Resumen de ponencia
Entre la conciencia y el cambio. Migración y Estado de Chile
Grupo de Trabajo CLACSO: Estigmatizados, violentados y encarcelados
*Alejandro Salas Maturana
El Estado como ente consciente y jurídicamente organizado, debe comprender lo que ocurre consigo mismo y en su entorno, en relación con su sentido del deber hacia sus ciudadanos y con los migrantes que llegan al país en busca de mejores oportunidades para su desarrollo. Ello genera conductas estatales, que debiesen surgir del contraste entre la objetividad y la subjetividad con que los habitantes, como miembros de la sociedad regulada por el Estado, observan el fenómeno migratorio. Ello tiene un carácter ético, otorgado por los valores que la sociedad acepta como propios, que a su vez están afectados por los factores ideológicos que condicionan la conciencia estatal en tanto visión de sí mismo y del entorno.
A partir de lo anterior, surge el problema de cómo el Estado compatibiliza las distintas visiones presentes en la sociedad, con la realidad objetiva, con las necesidades de los distintos sectores de la población y, con los valores contrapuestos existentes en la sociedad, a fin de legitimar leyes y políticas públicas migratorias que se perciban como justas.

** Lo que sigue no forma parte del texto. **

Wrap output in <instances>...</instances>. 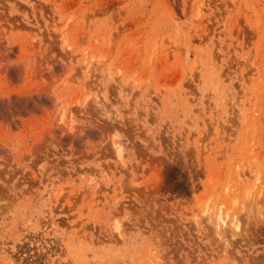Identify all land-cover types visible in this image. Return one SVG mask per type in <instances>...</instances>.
<instances>
[{
	"label": "rangeland",
	"instance_id": "rangeland-1",
	"mask_svg": "<svg viewBox=\"0 0 264 264\" xmlns=\"http://www.w3.org/2000/svg\"><path fill=\"white\" fill-rule=\"evenodd\" d=\"M226 263H264V0H0V264Z\"/></svg>",
	"mask_w": 264,
	"mask_h": 264
},
{
	"label": "bare ground",
	"instance_id": "bare-ground-1",
	"mask_svg": "<svg viewBox=\"0 0 264 264\" xmlns=\"http://www.w3.org/2000/svg\"><path fill=\"white\" fill-rule=\"evenodd\" d=\"M237 202L238 201L236 199L222 200V201H219V203L216 205L215 210H211V208L209 207L203 213L204 214L203 216H205L206 220L210 221L212 224V227H213L212 228V230H213L212 234H214L215 238H217V241L220 242L221 244H224V245L231 244L232 245V238L234 237L235 234L243 236V238H244L245 230L242 231L241 227L239 225L240 223H238L239 222V218H238L239 213H238V209L236 206ZM244 240H245V238H244ZM235 243H236V241H235ZM234 246H235V244H234ZM232 252H234V251L232 250ZM237 259L243 260L244 256H241V257L238 256ZM226 264H228V263H226Z\"/></svg>",
	"mask_w": 264,
	"mask_h": 264
}]
</instances>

Por ello, se hace presente la necesidad de cambios que el Estado debe asumir para enfrentar el problema, quién se ve influenciado por los valores e ideología de quienes ejercen el poder, legitimado por el mandato ciudadano recibido en elecciones democráticas.
En dicho sentido, el Estado de Chile parece haber comprendido que, el significativo aumento de la migración en nuestro país y los problemas que ello genera, exigen modernizar la normativa legal que regula la migración, que no ha sido modificada desde 1975. En este esfuerzo, se propuso un nuevo proyecto en mayo de 2013 el que no avanzó a trámite legislativo, presentándose otro cuerpo legal en agosto de 2017, quedando entrampado en los últimos meses del gobierno de Michelle Bachelet.
El Gobierno asumido el 11 de marzo de 2018 propuso el 10 de abril de este año, medidas administrativas e indicaciones al proyecto de 2017, tendientes a regularizar la situación de los migrantes ilegales, como también a fortalecer la institucionalidad y, a reglamentar el ingreso de migrantes, con medidas especiales para haitianos y venezolanos, considerando los problemas humanitarios que afectan a sus países. Ello, no solo es un avance sustancial, sino un marco referencial que está en el debate nacional más importante en las últimas décadas.
Este esfuerzo que está realizando actualmente el Gobierno, buscaría regularizar la situación de aproximadamente 370.000 personas que se encuentran en situación irregular y, a la vez, abrirse hacia una migración segura, ordenada y regulada, a fin de proteger al migrante, mejorando la convivencia dentro de la sociedad y las condiciones de vida en que se encuentra. En un contexto de derechos y en marco de regulación, esta iniciativa prevé que sean un aporte cultural y económico, al mismo tiempo que se tutela el interés nacional.
Ello está dando cuenta de un cambio importante de la política migratoria chilena, en la cual necesariamente la percepción de la población respecto de los migrantes adquiere una importancia que merece ser tomada en cuenta. Ello incluye sus tendencias políticas, y valores que sustentan su visión de vida, porque influirían en la actitud que asuman frente al extranjero que emigra al país, condicionando el éxito o fracaso de las políticas aplicadas en relación al fenómeno migrante.
En términos generales, estudios realizados en Chile indican que, en general, la sociedad chilena tendría una opinión favorable en relación a la promulgación de una política de migración que tenga en cuenta el multiculturalismo, que mantenga la cohesión social, que otorgue a los migrantes acceso a servicios y los reconozca como sujetos de derecho. Sin embargo, el problema para que ello se materialice, sería que las elites responsables de generar políticas migratorias no tendrían claridad respecto del papel de los migrantes en la sociedad chilena. A pesar de lo señalado anteriormente, también habría opiniones contrapuestas en la visión de la sociedad, cuando parte de ella percibe que los migrantes les quitan el trabajo, y que aumentan las cifras delictivas.
Sustentado en lo expuesto anteriormente, esta ponencia analizará como el Estado de Chile está enfrentando el problema migratorio que afecta actualmente a Chile, que se complejiza como consecuencia del significativo aumento de los flujos migrantes en los últimos años. En este sentido, la solución de los problemas derivados de la migración en nuestro país no estaría solo en la asignación de mayores recursos, sino que también en la compatibilización de los valores presentes en los distintos sectores sociales donde existen visiones e ideologías distintas y muchas veces opuestas.